Entertainment

16 Things Only Harry Potter Fans Do When They Have Babies

As my son grows older, I'm getting more and more excited to introduce him to the things that his dad and I enjoy. Of course, we want him to make up his own mind and discover his own passions, but that doesn't mean I can't hope that we'll eventually have some interests in common. And by "some interests", I mean The Most Important Interest Ever, aka, Harry Potter. No pressure, son, but I'm already raising a Harry Potter fan, whether you know it or not.

OK, but seriously, if he doesn't go for it then he doesn't go for it and that's fine. Though the initial sting might feel worse than a dementor's kiss, I know that eventually I'll be just fine with with the fact that my son clearly has no taste, and I'll go on to support his other (lame, boring) interests. But the fact remains that we won't actually know for a few years, so in the meantime I'm able to put HP references aplenty into my parenting, while also dreaming and filling my head with visions of my son and I reading the books and watching the movies together. And, like Dumbledore says, just because something's happening in your head, "why on Earth should that mean it's not real?" Good question, Professor. Here's a bit more about what parenting under the influence of Butterbeer looks like:

You Somehow Think Baby Talk Sounds Like Spells

I mean, doesn't every baby go from "mama" and "dada" straight to "alohamora" and "lumos maxima"?

Your Kids Start Cosplaying Very, Very Early

In some cases, I'm talking "lightning bolt drawn on pregnant belly" early.

You Say Things Like "Accio Pacifier" When Things Fall Behind The Crib

It's worth a try, right? (Wait, don't answer that.)

You Call Everything A "Wand"

And by "everything," I mean markers and sticks, which are pretty much the only long and skinny items my toddler has access to.

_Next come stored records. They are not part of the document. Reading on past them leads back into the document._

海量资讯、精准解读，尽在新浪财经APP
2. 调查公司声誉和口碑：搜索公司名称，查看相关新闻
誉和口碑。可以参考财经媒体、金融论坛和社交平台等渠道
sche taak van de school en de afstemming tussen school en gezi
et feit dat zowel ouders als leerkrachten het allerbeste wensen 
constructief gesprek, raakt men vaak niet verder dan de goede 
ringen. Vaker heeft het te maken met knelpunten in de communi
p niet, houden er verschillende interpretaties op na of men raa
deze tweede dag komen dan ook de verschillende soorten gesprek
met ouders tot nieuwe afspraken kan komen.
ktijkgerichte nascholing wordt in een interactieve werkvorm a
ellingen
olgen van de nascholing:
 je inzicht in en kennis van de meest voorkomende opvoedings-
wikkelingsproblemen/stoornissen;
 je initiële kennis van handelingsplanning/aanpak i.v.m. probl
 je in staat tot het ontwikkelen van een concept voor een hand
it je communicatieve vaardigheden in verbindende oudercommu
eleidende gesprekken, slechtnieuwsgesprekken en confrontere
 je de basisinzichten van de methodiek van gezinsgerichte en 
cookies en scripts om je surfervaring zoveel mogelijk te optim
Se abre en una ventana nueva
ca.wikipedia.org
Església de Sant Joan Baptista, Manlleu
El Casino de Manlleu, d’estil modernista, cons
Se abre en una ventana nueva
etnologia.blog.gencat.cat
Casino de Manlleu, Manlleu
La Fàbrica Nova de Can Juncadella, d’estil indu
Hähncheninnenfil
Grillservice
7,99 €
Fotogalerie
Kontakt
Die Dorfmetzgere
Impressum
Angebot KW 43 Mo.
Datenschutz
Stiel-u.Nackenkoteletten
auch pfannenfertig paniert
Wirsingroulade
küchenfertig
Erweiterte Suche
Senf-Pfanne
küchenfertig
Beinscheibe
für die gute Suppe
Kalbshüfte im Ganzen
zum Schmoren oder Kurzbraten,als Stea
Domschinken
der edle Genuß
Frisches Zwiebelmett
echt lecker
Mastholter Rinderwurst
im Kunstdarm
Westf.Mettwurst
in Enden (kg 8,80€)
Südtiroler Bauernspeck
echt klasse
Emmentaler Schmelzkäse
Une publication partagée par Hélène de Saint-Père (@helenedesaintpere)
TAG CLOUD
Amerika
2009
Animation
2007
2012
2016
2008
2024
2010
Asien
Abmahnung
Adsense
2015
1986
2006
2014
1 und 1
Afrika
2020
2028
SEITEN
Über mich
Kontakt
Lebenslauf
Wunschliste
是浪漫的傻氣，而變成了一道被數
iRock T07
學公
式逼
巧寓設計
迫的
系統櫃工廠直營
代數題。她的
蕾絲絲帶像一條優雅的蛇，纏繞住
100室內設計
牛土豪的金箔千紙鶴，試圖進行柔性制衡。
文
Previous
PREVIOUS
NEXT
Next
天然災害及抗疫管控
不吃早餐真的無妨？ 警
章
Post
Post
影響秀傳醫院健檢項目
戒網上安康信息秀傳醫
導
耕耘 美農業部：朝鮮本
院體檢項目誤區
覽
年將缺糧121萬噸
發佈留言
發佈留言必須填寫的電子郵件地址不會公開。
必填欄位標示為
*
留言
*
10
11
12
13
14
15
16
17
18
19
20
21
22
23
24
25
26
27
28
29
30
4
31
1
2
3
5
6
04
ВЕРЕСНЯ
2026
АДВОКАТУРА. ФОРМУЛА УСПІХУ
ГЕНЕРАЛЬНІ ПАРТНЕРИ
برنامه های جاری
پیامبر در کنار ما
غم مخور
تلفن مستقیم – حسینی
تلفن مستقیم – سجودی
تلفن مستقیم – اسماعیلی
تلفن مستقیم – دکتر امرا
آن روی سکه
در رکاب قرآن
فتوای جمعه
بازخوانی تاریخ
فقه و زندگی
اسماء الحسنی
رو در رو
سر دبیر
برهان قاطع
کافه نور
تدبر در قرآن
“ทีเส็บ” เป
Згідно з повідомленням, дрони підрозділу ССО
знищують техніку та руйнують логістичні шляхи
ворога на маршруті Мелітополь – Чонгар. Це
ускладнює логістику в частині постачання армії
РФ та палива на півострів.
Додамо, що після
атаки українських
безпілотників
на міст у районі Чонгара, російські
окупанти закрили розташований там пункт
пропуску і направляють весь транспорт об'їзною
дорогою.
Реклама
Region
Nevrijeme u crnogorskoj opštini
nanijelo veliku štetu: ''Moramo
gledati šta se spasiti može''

Speaking Of Wands, You Take Photos Like This One

He's definitely attempting a spell to help the grass grow. So proud.

Or This One

OMG YOU GUYS IT WORKED.

You Look Into Ways To Put Your Kid On A Hogwarts Waiting List

We've got a few years until he's the requisite 11 years old, so surely by then someone will have something ready for Muggles, right?

Instead Of Lullabies, You Hum The Movie Score

Is it so wrong that I want my song to grow up knowing and loving the classics?

You've Seriously Wondered What Your Child's Patronus Would Be

Baby elephant, if I had to guess.

And What House He Or She Would Be In

Gryffindor, obvi.

You Wish You Could Use Spells To Deal With The Messy Parts Of Parenthood

I mean, it's not that I don't love dirty diapers and sticky high chairs, its just that I'd rather spend more time studying herbology or potions.

While Other Families Plan Trips To Disneyland, You Have Something Else In Mind

Technically, it's The Wizarding World of Harry Potter. But still, traveling to the Quidditch World Cup by portkey would be pretty amazing, too.

Your Partner Has Grown Weary Of Your Tendency To Quote The Books And Films

I imagine it's only a precursor to my son's teenage years, but whatever, I don't care.

You're Excited For The Day Your Child Is Old Enough To Safely Wear Scarves

As a New Year's resolution, I'm seriously considering taking up knitting. So no worries guys, I've so got this covered.

Having A Kid Has Made You Slightly More Sensitive To Some Of The Darker Parts Of The Story

I'm now haunted by the image Cedric's dad at the end of Goblet of Fire.

The Books Are Already Sitting On Your Kid's Shelf, And He Doesn't Yet Know The ABCs

No pressure. We just like to be as prepared as Hermione when she was at her readiness peak in Deathly Hallows.